Page-level text extractions:
****************
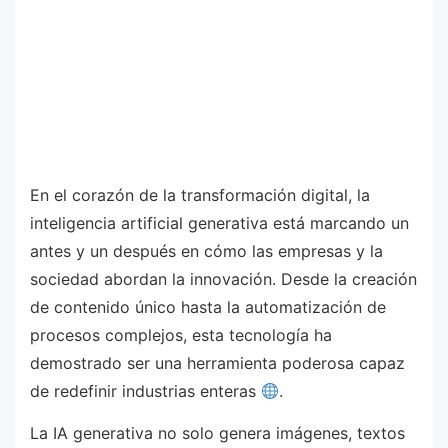
En el corazón de la transformación digital, la
inteligencia artificial generativa está marcando un
antes y un después en cómo las empresas y la
sociedad abordan la innovación. Desde la creación
de contenido único hasta la automatización de
procesos complejos, esta tecnología ha
demostrado ser una herramienta poderosa capaz
de redefinir industrias enteras
.
La IA generativa no solo genera imágenes, textos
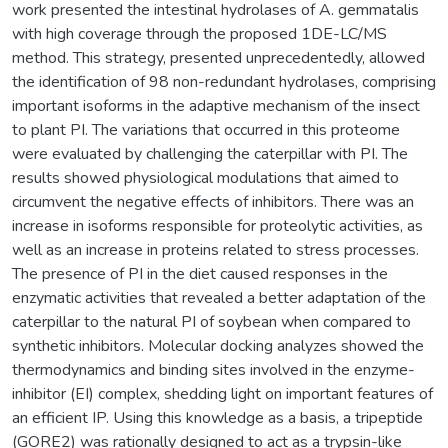
work presented the intestinal hydrolases of A. gemmatalis
with high coverage through the proposed 1DE-LC/MS
method. This strategy, presented unprecedentedly, allowed
the identification of 98 non-redundant hydrolases, comprising
important isoforms in the adaptive mechanism of the insect
to plant PI. The variations that occurred in this proteome
were evaluated by challenging the caterpillar with PI. The
results showed physiological modulations that aimed to
circumvent the negative effects of inhibitors. There was an
increase in isoforms responsible for proteolytic activities, as
well as an increase in proteins related to stress processes.
The presence of PI in the diet caused responses in the
enzymatic activities that revealed a better adaptation of the
caterpillar to the natural PI of soybean when compared to
synthetic inhibitors. Molecular docking analyzes showed the
thermodynamics and binding sites involved in the enzyme-
inhibitor (EI) complex, shedding light on important features of
an efficient IP. Using this knowledge as a basis, a tripeptide
(GORE2) was rationally designed to act as a trypsin-like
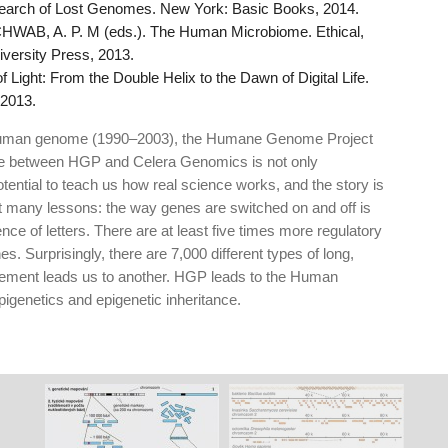
earch of Lost Genomes. New York: Basic Books, 2014.
AB, A. P. M (eds.). The Human Microbiome. Ethical,
iversity Press, 2013.
 Light: From the Double Helix to the Dawn of Digital Life.
 2013.
f human genome (1990–2003), the Humane Genome Project
ace between HGP and Celera Genomics is not only
 potential to teach us how real science works, and the story is
t many lessons: the way genes are switched on and off is
nce of letters. There are at least five times more regulatory
. Surprisingly, there are 7,000 different types of long,
ment leads us to another. HGP leads to the Human
pigenetics and epigenetic inheritance.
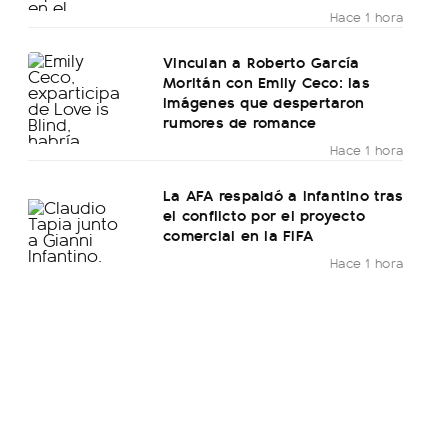
Hace 1 hora
Vinculan a Roberto García
Moritán con Emily Ceco: las
imágenes que despertaron
rumores de romance
Hace 1 hora
La AFA respaldó a Infantino tras
el conflicto por el proyecto
comercial en la FIFA
Hace 1 hora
****************
TASK OBJECTIVE ▸ The answer must be the entries above, printed exactly, with no pictures.

RESPONSE AREA ▸
En el corazón de la transformación digital, la
inteligencia artificial generativa está marcando un
antes y un después en cómo las empresas y la
sociedad abordan la innovación. Desde la creación
de contenido único hasta la automatización de
procesos complejos, esta tecnología ha
demostrado ser una herramienta poderosa capaz
de redefinir industrias enteras
.
La IA generativa no solo genera imágenes, textos
work presented the intestinal hydrolases of A. gemmatalis
with high coverage through the proposed 1DE-LC/MS
method. This strategy, presented unprecedentedly, allowed
the identification of 98 non-redundant hydrolases, comprising
important isoforms in the adaptive mechanism of the insect
to plant PI. The variations that occurred in this proteome
were evaluated by challenging the caterpillar with PI. The
results showed physiological modulations that aimed to
circumvent the negative effects of inhibitors. There was an
increase in isoforms responsible for proteolytic activities, as
well as an increase in proteins related to stress processes.
The presence of PI in the diet caused responses in the
enzymatic activities that revealed a better adaptation of the
caterpillar to the natural PI of soybean when compared to
synthetic inhibitors. Molecular docking analyzes showed the
thermodynamics and binding sites involved in the enzyme-
inhibitor (EI) complex, shedding light on important features of
an efficient IP. Using this knowledge as a basis, a tripeptide
(GORE2) was rationally designed to act as a trypsin-like
earch of Lost Genomes. New York: Basic Books, 2014.
AB, A. P. M (eds.). The Human Microbiome. Ethical,
iversity Press, 2013.
 Light: From the Double Helix to the Dawn of Digital Life.
 2013.
f human genome (1990–2003), the Humane Genome Project
ace between HGP and Celera Genomics is not only
 potential to teach us how real science works, and the story is
t many lessons: the way genes are switched on and off is
nce of letters. There are at least five times more regulatory
. Surprisingly, there are 7,000 different types of long,
ment leads us to another. HGP leads to the Human
pigenetics and epigenetic inheritance.
Hace 1 hora
Vinculan a Roberto García
Moritán con Emily Ceco: las
imágenes que despertaron
rumores de romance
Hace 1 hora
La AFA respaldó a Infantino tras
el conflicto por el proyecto
comercial en la FIFA
Hace 1 hora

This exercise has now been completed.